In dit geval moet de voet minimaal acht weken worden geïmmobiliseerd. Na de immobilisatieperiode kunnen de schroeven en draden in een tweede chirurgische ingreep weer worden verwijderd en kan een langzame belasting worden gestart. Wanneer weer volledige belasting kan worden bereikt, hangt af van de mate van gewrichtsvernietiging en kan niet in algemene termen worden gezegd.

In individuele gevallen is het ook nodig om van buitenaf een houdersysteem door de huid te brengen voor stabilisatie, waardoor het gewricht of de breuk geïmmobiliseerd wordt. Deze procedure wordt ook wel genoemd externe fixatorDit wordt na enkele weken verwijderd, maar het kan worden gevolgd door verdere chirurgische behandeling. De bewerkingen kunnen worden uitgevoerd onder lokale of narcose.

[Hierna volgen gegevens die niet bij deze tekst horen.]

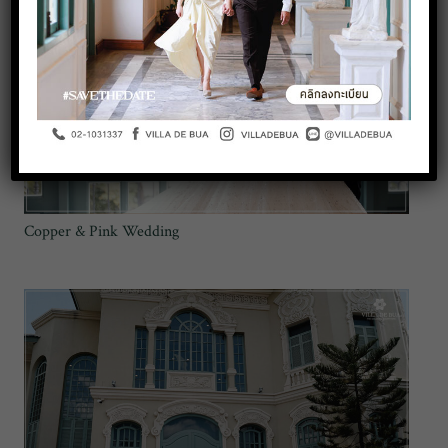
Copper & Pink Wedding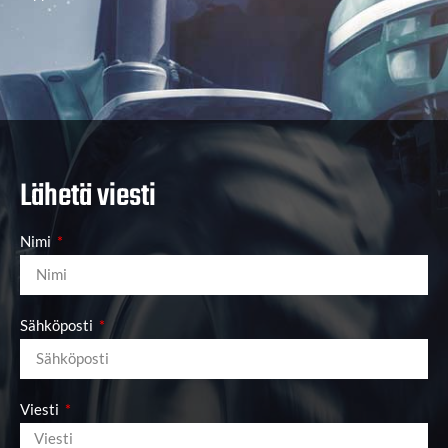
Lähetä viesti
Nimi
Sähköposti
Viesti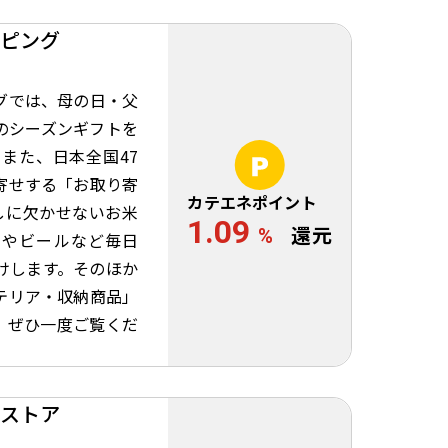
ピング
グでは、母の日・父
のシーズンギフトを
また、日本全国47
寄せする「お取り寄
カテエネポイント
しに欠かせないお米
1.09
%
還元
ンやビールなど毎日
けします。そのほか
テリア・収納商品」
。ぜひ一度ご覧くだ
ストア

Dit wordt individueel beslist, afhankelijk van de patiënt en de respectievelijke eerdere ziekten. Mogelijke complicaties tijdens of na de verschillende operaties zijn onder meer bloeding of secundaire bloeding, infectie van de wond met stoornissen in wond genezen of verwondingen aan aangrenzende constructies (zenuwen, schepen, pezen, etc.) binnen het operatiegebied. Wanneer echter een beslissing over een operatie wordt genomen door een arts, zijn de voordelen meestal veel groter dan de mogelijke risico's, aangezien de breuk resulteert in een onjuiste belasting met soms grote pijn en ook weefselschade als gevolg van de anatomisch incorrecte fractuurfragmenten zelf.